Even if we had 1000 cores it wouldn't be enough. We have more ideas than we can test reasonably and in fact we have to take shortcuts. Once shortcut we take is to reject an idea that doesn't immediately start hot. For example if we are down 5 ELO after 1000 games and have 10 more ideas in the queue we may simply move on to the next test and take a big chance on rejecting a good idea. But 5 ELO is way under the error margin and the idea still has an excellent chance to succeed.
My opinion is that you are too fast to take shortcuts
I guess that you can probably get more progress
if you simply use SPRT like the stockfish team.
We are working on something like SRPT now but it will STILL have the characteristic that it's easier to reject than accept. Any test that accepts changes too readily will cause your program to regress over time and running long tests that have little chance of succeeding just wastes CPU power which is at a premium for us.
Generally, if your test accepts very many regressions due to sample error, your progress will be based on what percentage of improvements you actually test more than the actual results. For example if 1 out 10 things are actually good but the false positive rate is not super low, you will begin accepting many of those other 9 regressions. It's a serious problem unless you are testing BIG improvements or BIG regressions.
It's not currently a big problem for Stockfish because they are still catching up - most of the changes in the log are just re-turning something that should have been done long ago and they are getting big enough gains from these things not to suffer the regression problem.

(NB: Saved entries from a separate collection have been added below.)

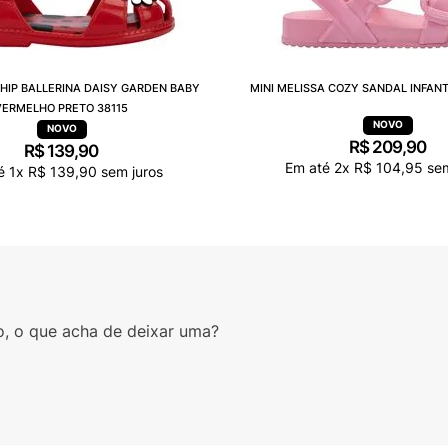
 HIP BALLERINA DAISY GARDEN BABY
MINI MELISSA COZY SANDAL INFANT
VERMELHO PRETO 38115
R$
209
,
90
R$
139
,
90
Em até
2
x
R$
104
,
95
sem
té
1
x
R$
139
,
90
sem juros
o, o que acha de deixar uma?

The demage from rejecting an idea after a small number of games is not only the elo loss from not accepting the idea in case that it is a good idea but the fact that you have less knowledge in order to suggest good ideas for the future and you practically do not know if the idea is good or bad.
We might reject a test, but not an idea. We are not stupid about these things. We consider most of the ideas that get rejected as only unproved and will often even revisit them later. In fact we think the proper testing procedure is start with a simple and fast test which rejects a change that has little chance of success, but will allow the test to continue to a more stringent test even if it is somewhat negative and that concept will be built into our new testing infrastructure which I have wanted to do for years now.
The Stockfish project has inspired me to get this working.
I believe that knowing that the idea is good or knowing that the idea is bad can help you to suggest better ideas in the future.
The number of ideas is not what is important but the quality of the ideas.
We agree on this and we think we might be able to keep up even with a major hardware disadvantage because of this. But it still is a major disadvantage not having the hardware. As Larry pointed out we might be able to keep up with a serious disadvantage but probably not a 10 to 1 or more.
Capital punishment would be more effective as a preventive measure if it were administered prior to the crime.